Task objective:
Output the dataset records below without changes, beginning at the line that contains "The requested URL" and ending after the line that contains "Privacy statement". Leave out the pictures.

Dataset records
"""
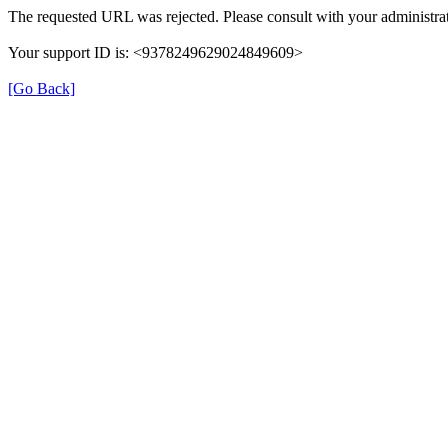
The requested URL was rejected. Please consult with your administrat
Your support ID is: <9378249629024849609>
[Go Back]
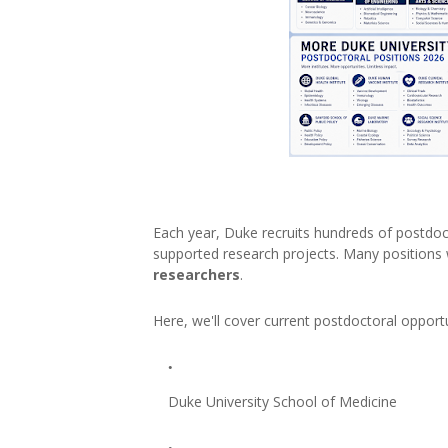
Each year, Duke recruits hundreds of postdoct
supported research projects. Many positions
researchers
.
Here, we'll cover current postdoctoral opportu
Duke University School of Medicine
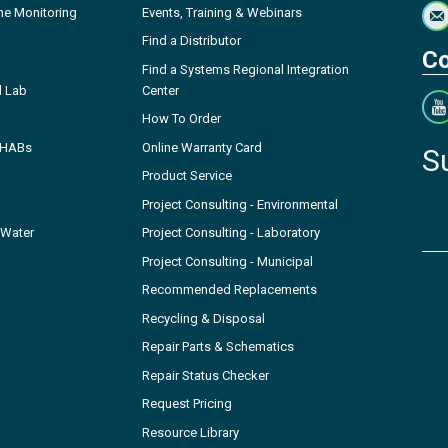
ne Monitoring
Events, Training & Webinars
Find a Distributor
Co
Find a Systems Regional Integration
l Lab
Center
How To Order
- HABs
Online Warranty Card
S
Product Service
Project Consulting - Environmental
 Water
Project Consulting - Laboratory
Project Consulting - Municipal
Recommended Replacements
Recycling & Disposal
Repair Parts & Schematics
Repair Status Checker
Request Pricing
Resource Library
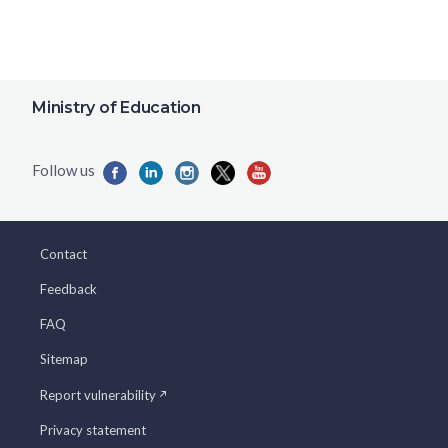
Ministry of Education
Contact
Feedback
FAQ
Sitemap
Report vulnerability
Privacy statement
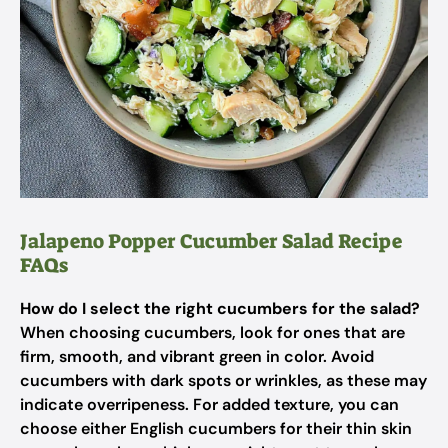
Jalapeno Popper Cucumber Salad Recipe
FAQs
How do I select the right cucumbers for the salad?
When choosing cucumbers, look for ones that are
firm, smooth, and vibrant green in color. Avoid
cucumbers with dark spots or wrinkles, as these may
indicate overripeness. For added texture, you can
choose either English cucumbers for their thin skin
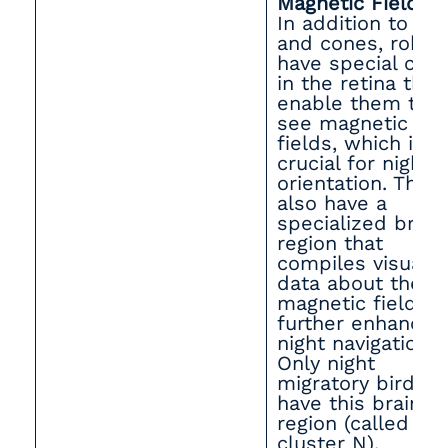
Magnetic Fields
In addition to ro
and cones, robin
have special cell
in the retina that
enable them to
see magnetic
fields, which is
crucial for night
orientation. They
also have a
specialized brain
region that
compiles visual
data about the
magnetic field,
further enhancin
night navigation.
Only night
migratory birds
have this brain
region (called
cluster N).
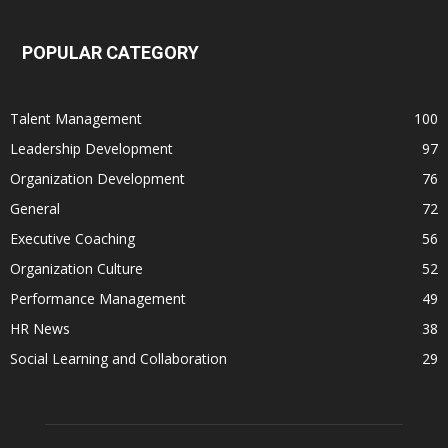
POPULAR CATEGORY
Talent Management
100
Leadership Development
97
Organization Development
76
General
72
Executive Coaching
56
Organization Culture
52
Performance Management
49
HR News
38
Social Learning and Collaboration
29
"""
"""
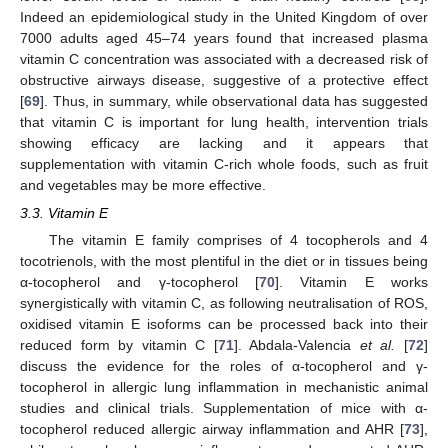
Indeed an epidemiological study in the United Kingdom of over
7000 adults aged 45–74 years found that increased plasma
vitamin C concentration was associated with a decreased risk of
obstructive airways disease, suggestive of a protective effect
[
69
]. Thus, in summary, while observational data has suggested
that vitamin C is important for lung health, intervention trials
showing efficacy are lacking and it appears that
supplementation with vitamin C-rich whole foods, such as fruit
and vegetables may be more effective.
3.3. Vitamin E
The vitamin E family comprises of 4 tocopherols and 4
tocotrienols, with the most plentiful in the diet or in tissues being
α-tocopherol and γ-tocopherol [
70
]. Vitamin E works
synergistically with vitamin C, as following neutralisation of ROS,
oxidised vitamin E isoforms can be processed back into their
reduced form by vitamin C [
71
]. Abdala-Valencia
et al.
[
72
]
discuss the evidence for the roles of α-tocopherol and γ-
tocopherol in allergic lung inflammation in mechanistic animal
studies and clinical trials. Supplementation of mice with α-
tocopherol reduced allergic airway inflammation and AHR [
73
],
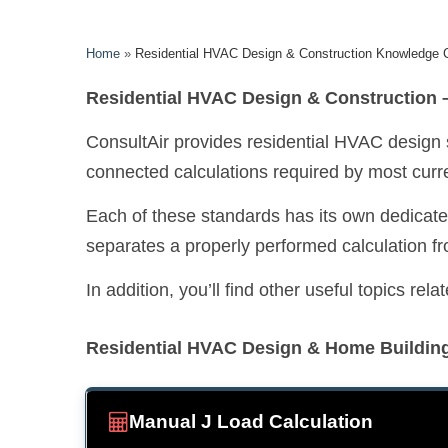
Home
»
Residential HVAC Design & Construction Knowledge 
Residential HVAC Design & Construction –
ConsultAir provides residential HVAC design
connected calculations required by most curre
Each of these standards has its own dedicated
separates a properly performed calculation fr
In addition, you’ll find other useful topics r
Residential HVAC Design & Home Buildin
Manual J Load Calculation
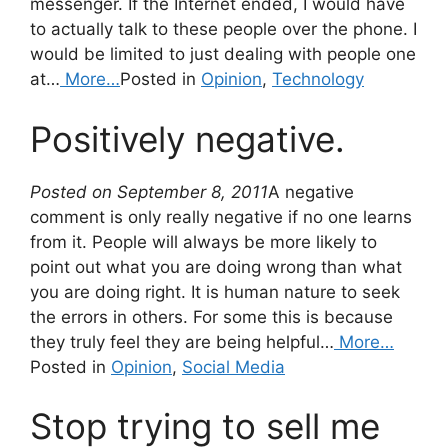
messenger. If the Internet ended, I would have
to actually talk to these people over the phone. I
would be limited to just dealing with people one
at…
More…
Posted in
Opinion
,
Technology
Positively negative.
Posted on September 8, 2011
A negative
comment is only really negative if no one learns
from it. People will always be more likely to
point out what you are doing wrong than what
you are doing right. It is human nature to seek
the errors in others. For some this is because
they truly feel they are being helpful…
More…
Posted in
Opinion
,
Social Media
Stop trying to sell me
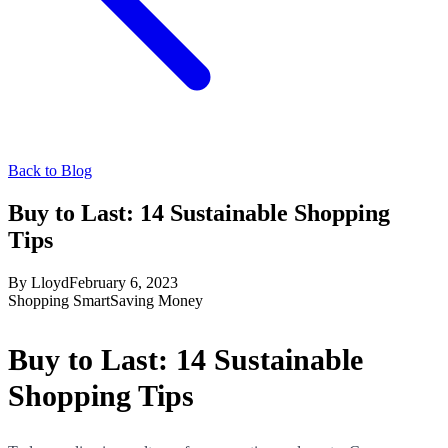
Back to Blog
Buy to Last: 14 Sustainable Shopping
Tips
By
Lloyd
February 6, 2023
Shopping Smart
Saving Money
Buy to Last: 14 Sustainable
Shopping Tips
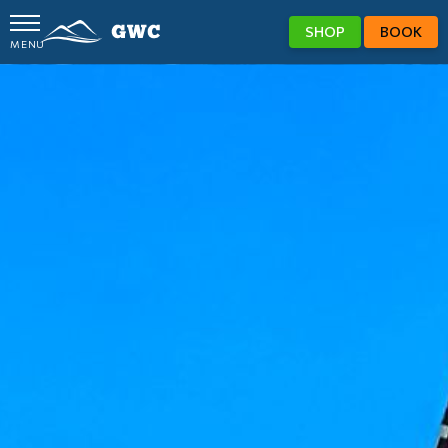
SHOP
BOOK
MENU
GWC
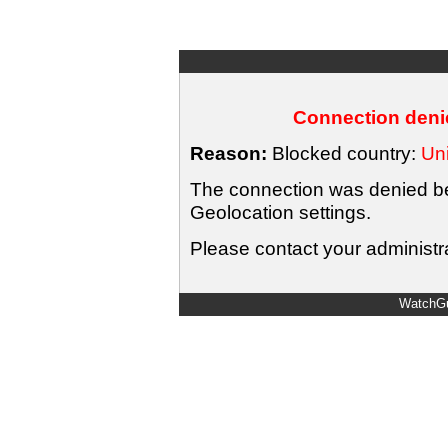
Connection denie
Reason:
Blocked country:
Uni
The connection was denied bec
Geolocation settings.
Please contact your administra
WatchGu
"""
"""
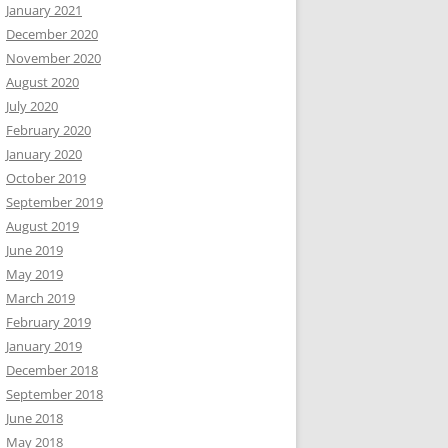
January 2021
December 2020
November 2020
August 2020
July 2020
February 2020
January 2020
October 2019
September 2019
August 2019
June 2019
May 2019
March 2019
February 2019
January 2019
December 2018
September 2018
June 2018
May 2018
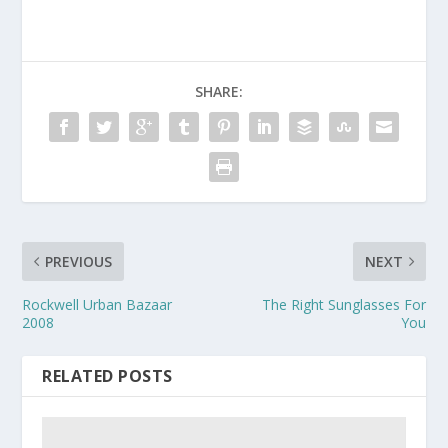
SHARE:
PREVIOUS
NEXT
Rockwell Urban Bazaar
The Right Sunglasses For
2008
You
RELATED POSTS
"""
Written answer:
The requested URL was rejected. Please consult with your administrat
Your support ID is: <9378249629024849609>
[Go Back]
Each year, Duke recruits hundreds of postdoct
supported research projects. Many positions
researchers
.
Here, we'll cover current postdoctoral opportu
Duke University School of Medicine
ne Monitoring
Events, Training & Webinars
Find a Distributor
Co
Find a Systems Regional Integration
l Lab
Center
How To Order
- HABs
Online Warranty Card
S
Product Service
Project Consulting - Environmental
 Water
Project Consulting - Laboratory
Project Consulting - Municipal
Recommended Replacements
Recycling & Disposal
Repair Parts & Schematics
Repair Status Checker
Request Pricing
Resource Library
Ministry of Education
Contact
Feedback
FAQ
Sitemap
Report vulnerability
Privacy statement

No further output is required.